Re: Yahoo and upper-bit-set character encoding
On 2 Oct 2015 as I do recall,
Matthew Phillips wrote:
> In message <868ed90855.harriet@...>
> on 25 Sep 2015 Harriet Bazley wrote:
>
> > I'm sending/receiving e-mails with German content to a user with a
> > Yahoo.co.uk e-mail address (no idea what software she is using; the
> > Message IDs are in the form .JavaMail.yahoo@...), and every
> > time she quotes one of my messages, all the non-ASCII characters in the
> > German text get translated to a pair of upper-bit-set characters - e.g.
> > o-umlaut becomes CHR$(195) plus CHR$(182). Obviously this makes
> > communication of foreign text extremely difficult....
>
> In UTF-8 o-umlaut should be encoded as 0xC3 0xB6, i.e. CHR$(195) plus
> CHR$(182) so it sounds like your message has reached her OK, but is perhaps
> getting double encoded before it is sent back.
>
> You need to check the headers for the Content-Type, both the message you
> sent to her, and the messages you receive back. It said:
>
> Content-Type: text/plain; charset=us-ascii
>
> for the message you sent to this list. I don't know whether Messenger
> modifies the "charset" value if you include umlauts in the message.
Apparently it does; my message to her has the headers Content-Type:
text/plain; charset=iso-8859-1 and Content-Transfer-Encoding:
quoted-printable, whereas other messages default to text-plain.
Her message has the headers Content-Type: text/plain; charset=UTF-8 and
Content-Transfer-Encoding: quoted-printable, but is sent as a multi-part
message with an HTML attachment.

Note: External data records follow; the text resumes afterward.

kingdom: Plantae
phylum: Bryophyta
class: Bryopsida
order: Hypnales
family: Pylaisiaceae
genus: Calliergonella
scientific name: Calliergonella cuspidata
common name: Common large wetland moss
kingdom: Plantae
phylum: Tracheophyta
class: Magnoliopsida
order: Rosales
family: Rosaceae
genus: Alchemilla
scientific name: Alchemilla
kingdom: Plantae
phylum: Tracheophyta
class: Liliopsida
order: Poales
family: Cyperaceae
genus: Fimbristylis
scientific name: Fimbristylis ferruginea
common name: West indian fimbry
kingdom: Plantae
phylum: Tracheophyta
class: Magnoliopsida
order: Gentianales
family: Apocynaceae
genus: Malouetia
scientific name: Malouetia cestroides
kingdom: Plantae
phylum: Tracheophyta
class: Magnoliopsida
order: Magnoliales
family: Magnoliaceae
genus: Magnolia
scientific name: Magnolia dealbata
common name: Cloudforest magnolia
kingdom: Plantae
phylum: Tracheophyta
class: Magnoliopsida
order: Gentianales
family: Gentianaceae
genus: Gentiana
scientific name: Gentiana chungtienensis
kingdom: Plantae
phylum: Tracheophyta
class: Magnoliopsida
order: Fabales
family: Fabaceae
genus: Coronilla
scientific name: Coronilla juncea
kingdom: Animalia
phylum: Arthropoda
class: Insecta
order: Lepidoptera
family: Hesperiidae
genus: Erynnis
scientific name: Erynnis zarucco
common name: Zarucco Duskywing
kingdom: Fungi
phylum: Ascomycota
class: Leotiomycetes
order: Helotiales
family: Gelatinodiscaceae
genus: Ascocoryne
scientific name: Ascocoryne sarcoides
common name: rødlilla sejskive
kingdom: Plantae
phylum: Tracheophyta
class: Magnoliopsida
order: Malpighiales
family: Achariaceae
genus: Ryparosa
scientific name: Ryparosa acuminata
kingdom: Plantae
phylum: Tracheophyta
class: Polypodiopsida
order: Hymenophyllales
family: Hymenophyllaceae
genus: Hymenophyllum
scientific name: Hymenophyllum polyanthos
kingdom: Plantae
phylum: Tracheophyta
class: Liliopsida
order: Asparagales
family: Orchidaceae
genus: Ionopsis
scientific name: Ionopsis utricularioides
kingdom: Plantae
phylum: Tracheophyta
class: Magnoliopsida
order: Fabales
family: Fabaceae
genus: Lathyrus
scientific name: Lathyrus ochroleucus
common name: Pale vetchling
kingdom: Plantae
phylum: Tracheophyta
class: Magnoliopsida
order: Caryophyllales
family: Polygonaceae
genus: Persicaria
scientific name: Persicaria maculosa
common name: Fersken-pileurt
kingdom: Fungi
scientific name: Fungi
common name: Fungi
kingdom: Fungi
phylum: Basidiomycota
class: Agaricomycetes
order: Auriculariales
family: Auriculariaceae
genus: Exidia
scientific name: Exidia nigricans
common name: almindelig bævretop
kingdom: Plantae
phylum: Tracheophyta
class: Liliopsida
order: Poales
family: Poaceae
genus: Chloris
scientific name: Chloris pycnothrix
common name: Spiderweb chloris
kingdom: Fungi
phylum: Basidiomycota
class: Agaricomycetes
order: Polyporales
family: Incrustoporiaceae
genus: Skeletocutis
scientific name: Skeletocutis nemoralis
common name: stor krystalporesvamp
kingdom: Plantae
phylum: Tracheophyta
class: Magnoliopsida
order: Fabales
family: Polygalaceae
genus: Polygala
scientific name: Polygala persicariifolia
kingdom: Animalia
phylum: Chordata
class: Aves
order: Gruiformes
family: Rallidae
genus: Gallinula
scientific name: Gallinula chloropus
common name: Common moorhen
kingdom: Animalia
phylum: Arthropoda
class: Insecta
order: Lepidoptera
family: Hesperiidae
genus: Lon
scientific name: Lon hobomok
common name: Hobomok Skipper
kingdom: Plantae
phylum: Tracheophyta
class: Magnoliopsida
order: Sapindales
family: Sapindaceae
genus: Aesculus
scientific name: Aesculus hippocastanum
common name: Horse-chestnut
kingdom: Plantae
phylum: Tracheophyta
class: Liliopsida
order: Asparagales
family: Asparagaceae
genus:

The HTML portion is set as text/html;
charset=UTF-8 and is just as unreadable as the plaintext portion. :-(
[snip]
> I get the impression that anything she writes to you comes through OK,
> it's just when she quotes your messages. But you were not explicit about
> whether she is using umlauts.
>
Interestingly, I can't find any example where she *does* use umlauts in
material that she has typed herself: in the one place where it is
unavoidable (when she cites the word "zurücklegen") she has used the
acceptable typewriter-era workaround of adding an E to the vowel, e.g.
zuruecklegen. Otherwise she would appear to make a conscious point of
avoiding having to use them.
This suggests to me that she is using an interface that doesn't understand
non-ASCII characters... I could do the same, but since most of the
quotations are being cut and pasted from existing material it would involve
an annoying large amount of editing before I send off the queries. :-(
--
Harriet Bazley == Loyaulte me lie ==
Profanity is the one language all programmers know best.